Il forte deprezzamento dello yen ha contribuito ad accrescere la competitività dell’economia nipponica, stagnante da metà anni ’90, e ad incrementare il Pil, come avvenuto nel primo trimestre del 2014, in concomitanza di un aumento dell’Iva dal 5% all’8%.

Sul piano nazionale, vi sono criticità sull’effetto che tale politica monetaria espansiva possa creare riguardo l’enorme debito pubblico del Giappone, rischi scontati dall’andamento instabile del mercato obbligazionario interno. Sul piano internazionale, il deprezzamento del tasso di cambio aumenta la produzione interna, e ci sono effetti tangibili in termini di produzione. Tuttavia, una maggiore uscita da un cambio caduta tariffa non migliorerà automaticamente il benessere sociale. Negli ultimi dieci anni, il tasso di crescita del PIL del Giappone è sceso ad appena lo 0,8% l’anno, da circa l’1,0% tra il 1991 e i primi anni duemila, tassi ben lontani da quelli registrati in cicli economici migliori.

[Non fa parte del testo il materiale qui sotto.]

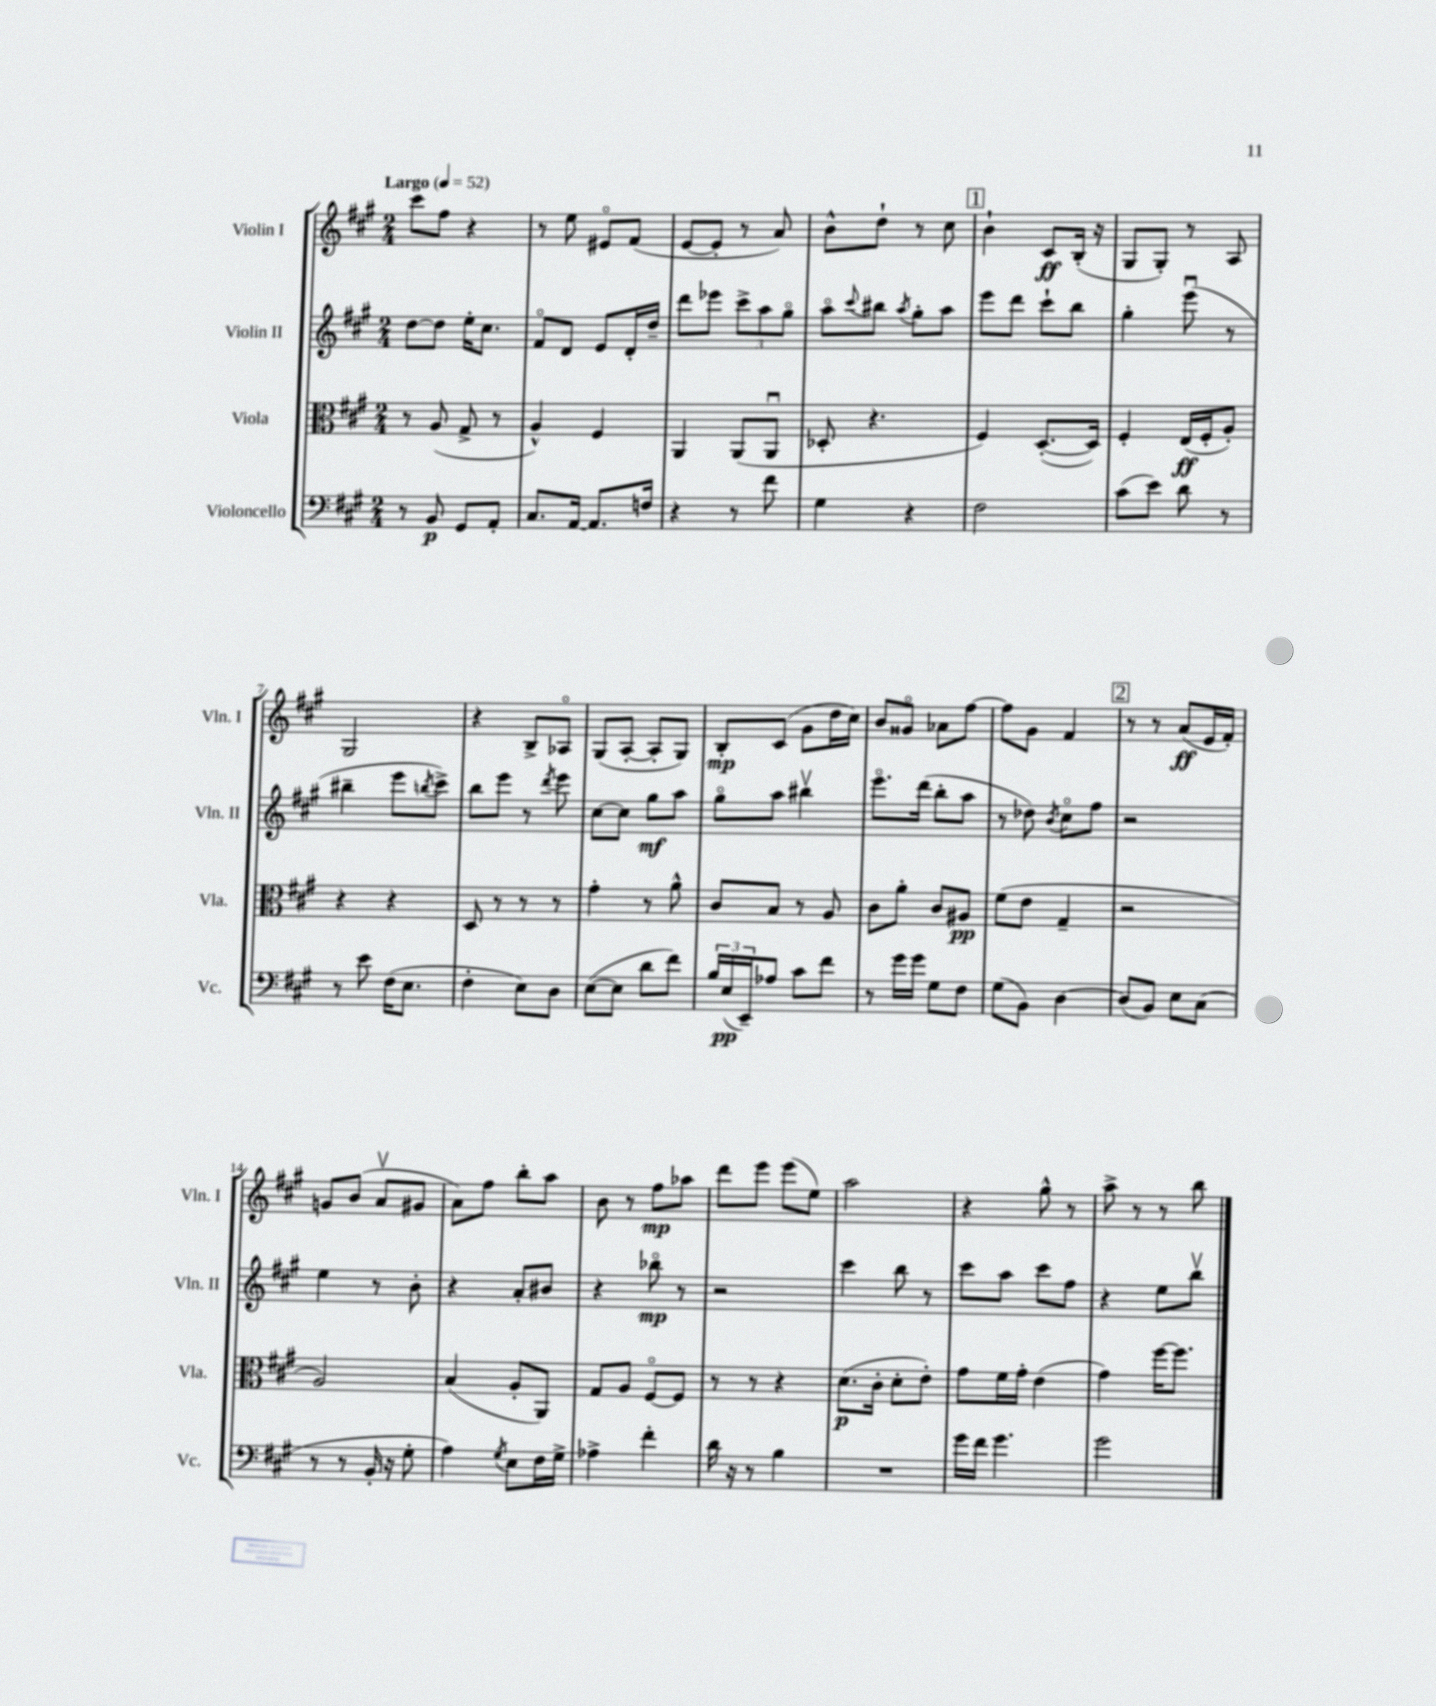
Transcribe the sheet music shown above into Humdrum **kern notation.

**kern	**dynam	**kern	**dynam	**kern	**dynam	**kern	**dynam
*part4	*part4	*part3	*part3	*part2	*part2	*part1	*part1
*staff4	*staff4	*staff3	*staff3	*staff2	*staff2	*staff1	*staff1
*I"Violoncello	*	*I"Viola	*	*I"Violin II	*	*I"Violin I	*
*I'Vc.	*	*I'Vla.	*	*I'Vln. II	*	*I'Vln. I	*
*clefF4	*	*clefC3	*	*clefG2	*	*clefG2	*
*k[f#c#g#]	*	*k[f#c#g#]	*	*k[f#c#g#]	*	*k[f#c#g#]	*
*M2/4	*	*M2/4	*	*M2/4	*	*M2/4	*
*MM52	*	*MM52	*	*MM52	*	*MM52	*
=1	=1	=1	=1	=1	=1	=1	=1
!	!	!	!	!	!	!LO:TX:a:B:t=Largo	!
8r	.	8r	.	[8dd\L	.	8ccc#\L	.
8BB/	p	(8A/	.	8dd\J]	.	8ff#\J	.
8GG#/L	.	8G#^/	.	16ee'\KL	.	4r	.
.	.	.	.	8.cc#\J	.	.	.
8AA'/J	.	8r	.	.	.	.	.
=2	=2	=2	=2	=2	=2	=2	=2
8.C#/L	.	4A^^/)	.	8f#/L	.	8r	.
.	.	.	.	8d/J	.	8ee\	.
[16AA/Jk	.	.	.	.	.	.	.
8.AA/L]	.	4F#/	.	8e/L	.	8e#X/L	.
.	.	.	.	16d'/L	.	(8f#/J	.
16Fn/Jk	.	.	.	16dd~/JJ	.	.	.
=3	=3	=3	=3	=3	=3	=3	=3
4r	.	4AA/	.	8ddd\L	.	[8e/L	.
.	.	.	.	8eee-X\J	.	8e'/J]	.
8r	.	(8AA/L	.	12ccc#^\L	.	8r	.
.	.	.	.	12aa\	.	.	.
8f#\	.	8AAu/J	.	.	.	8a/)	.
.	.	.	.	12gg#\J	.	.	.
=4	=4	=4	=4	=4	=4	=4	=4
4G#\	.	8D-X'/	.	8aa\L	.	8b^^\L	.
.	.	.	.	8qqccc#/	.	.	.
.	.	4.r	.	8bb#X\J	.	8dd`\J	.
.	.	.	.	8qaa/	.	.	.
4r	.	.	.	8gg#'\L	.	8r	.
.	.	.	.	8aa\J	.	8cc#\	.
!!LO:REH:place=s1:t=1
=5	=5	=5	=5	=5	=5	=5	=5
2F#\	.	4F#/)	.	8eee\L	.	4b`\	.
.	.	.	.	8ddd\J	.	.	.
.	.	([8.D'/L	.	8ccc#`\L	.	8c#/L	ff
.	.	.	.	8bb\J	.	(16B'/Jk	.
.	.	16D/Jk])	.	.	.	16r	.
=6	=6	=6	=6	=6	=6	=6	=6
(8c#\L	.	4F#'/	.	4gg#'\	.	8G#/L	.
8e\J)	.	.	.	.	.	8G#'/J)	.
8d\	.	(16E/LL	ff	(8eeeu\	.	8r	.
.	.	16F#'/J	.	.	.	.	.
8r	.	8A'/J)	.	8r	.	8A/	.
!!LO:LB:g=z
=7	=7	=7	=7	=7	=7	=7	=7
8r	.	4r	.	4bb#X~\	.	2G#/	.
8e\	.	.	.	.	.	.	.
(16F#\KL	.	4r	.	8eee\L	.	.	.
8.E\J	.	.	.	.	.	.	.
.	.	.	.	8qbbn/	.	.	.
.	.	.	.	8ccc#^\J)	.	.	.
=8	=8	=8	=8	=8	=8	=8	=8
4F#'\	.	8D/	.	8bb\L	.	4r	.
.	.	8r	.	8eee\J	.	.	.
8E\L)	.	8r	.	8r	.	8B^/L	.
.	.	.	.	8qddd/	.	.	.
8D\J	.	8r	.	8eee\	.	8A-X/J	.
=9	=9	=9	=9	=9	=9	=9	=9
([8E\L	.	4g#'\	.	[8cc#\L	.	(8G#/L	.
8E\J]	.	.	.	8cc#\J]	.	[8A'/J	.
8d\L	.	8r	.	8gg#\L	mf	8A'/L]	.
8f#\J)	.	8a^^\	.	8aa\J	.	8G#/J)	.
=10	=10	=10	=10	=10	=10	=10	=10
24B/LL	.	8c#/L	.	8gg#\L	.	8B'/L	mp
(24E/	pp	.	.	.	.	.	.
24EE~/J)	.	.	.	.	.	.	.
8A-X/J	.	8B/J	.	8aa\J	.	(8c#/J	.
8c#\L	.	8r	.	4bb#Xv\	.	8g#\L	.
8f#\J	.	8A/	.	.	.	16dd\L	.
.	.	.	.	.	.	16cc#\JJ)	.
=11	=11	=11	=11	=11	=11	=11	=11
8r	.	8c#\L	.	8.eee\L	.	8b/L	.
16g#\LL	.	8a'\J	.	.	.	8g##X/J	.
16g#\JJ	.	.	.	(16ddd\Jk	.	.	.
8G#\L	.	8c#/L	.	8bb'\L	.	8a-X\L	.
8F#\J	.	8A#X/J	pp	8aa\J	.	[8ff#\J	.
=12	=12	=12	=12	=12	=12	=12	=12
(8G#\L	.	(8f#\L	.	8r	.	8ff#\L]	.
8BB\J)	.	8e\J	.	8dd-X\)	.	8g#\J	.
.	.	.	.	8qb/	.	.	.
[4D\	.	4G#~/	.	8cc#\L	.	4f#/	.
.	.	.	.	8ff#\J	.	.	.
!!LO:REH:place=s1:t=2
=13	=13	=13	=13	=13	=13	=13	=13
(8D/L]	.	2r	.	2r	.	8r	.
8BB/J)	.	.	.	.	.	8r	.
8E\L	.	.	.	.	.	(8a/L	ff
(8C#\J	.	.	.	.	.	16e/L	.
.	.	.	.	.	.	16f#'/JJ)	.
!!LO:LB:g=z
=14	=14	=14	=14	=14	=14	=14	=14
8r	.	2A/)	.	4ee\	.	8gn/L	.
8r	.	.	.	.	.	(8b/J	.
16BB'/	.	.	.	8r	.	8av/L	.
16r	.	.	.	.	.	.	.
8G#'\	.	.	.	8b'\	.	8g#X/J	.
=15	=15	=15	=15	=15	=15	=15	=15
4A\)	.	(4B/	.	4r	.	8a\L)	.
.	.	.	.	.	.	8ff#\J	.
8qG#/	.	.	.	.	.	.	.
8E\L	.	8A'/L	.	8a'/L	.	8bb'\L	.
16F#\L	.	8AA/J)	.	8b#X/J	.	8aa\J	.
16G#^\JJ	.	.	.	.	.	.	.
=16	=16	=16	=16	=16	=16	=16	=16
4A-X^\	.	8G#/L	.	4r	.	8b\	.
.	.	8A/J	.	.	.	8r	.
4f#'\	.	[8F#/L	.	8bb-X\	mp	8ff#\L	mp
.	.	8F#/J]	.	8r	.	8aa-X\J	.
=17	=17	=17	=17	=17	=17	=17	=17
16d\	.	8r	.	2r	.	8ddd\L	.
16r	.	.	.	.	.	.	.
8r	.	8r	.	.	.	8eee\J	.
4B\	.	4r	.	.	.	(8eee\L	.
.	.	.	.	.	.	8ee\J)	.
=18	=18	=18	=18	=18	=18	=18	=18
2r	.	(8.d\L	p	4ccc#\	.	2aa\	.
.	.	16c#'\Jk	.	.	.	.	.
.	.	8d'\L	.	8bb\	.	.	.
.	.	8e'\J)	.	8r	.	.	.
=19	=19	=19	=19	=19	=19	=19	=19
16g#\LL	.	8g#\L	.	8ccc#\L	.	4r	.
16f#\JJ	.	.	.	.	.	.	.
4.g#\	.	16f#\L	.	8aa\J	.	.	.
.	.	16g#'\JJ	.	.	.	.	.
.	.	(4e\	.	8ccc#\L	.	8gg#^^\	.
.	.	.	.	8ff#\J	.	8r	.
=20	=20	=20	=20	=20	=20	=20	=20
2g#\	.	4g#\)	.	4r	.	8aa^\	.
.	.	.	.	.	.	8r	.
.	.	[16ff#\KL	.	8ee\L	.	8r	.
.	.	8.ff#\J]	.	.	.	.	.
.	.	.	.	8bbv\J	.	8bb\	.
==	==	==	==	==	==	==	==
*-	*-	*-	*-	*-	*-	*-	*-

Dati e percentuali non riescono a rendere palese la sensazione di stasi, di un Paese sospeso nel tempo, vissuta dalla società giapponese. La “scossa” del cambiamento, almeno nelle intenzioni, potrebbe venire dagli stimoli all’economia fino a propagarsi a tutti gli strati della popolazione; ovviamente, qualche soldo in più o qualche preoccupazione economica in meno non basteranno nel risollevare lo spirito di una nazione, servirebbe ben altro.

Gli effetti di tali politiche economiche andranno valutati con attenzione e, qualora dovessero produrre risultati positivi, si potrebbe ipotizzarne un’applicazione similare in un’Europa più attenta nel rispettare parametri che non a favorire il benessere dei propri cittadini.

L’ultima parola arriverà dai giapponesi, occorre augurarsi che il Paese del Sol Levante tornerà ad essere terra di opportunità e si potrà parlare, ancora, di “Big in Japan”.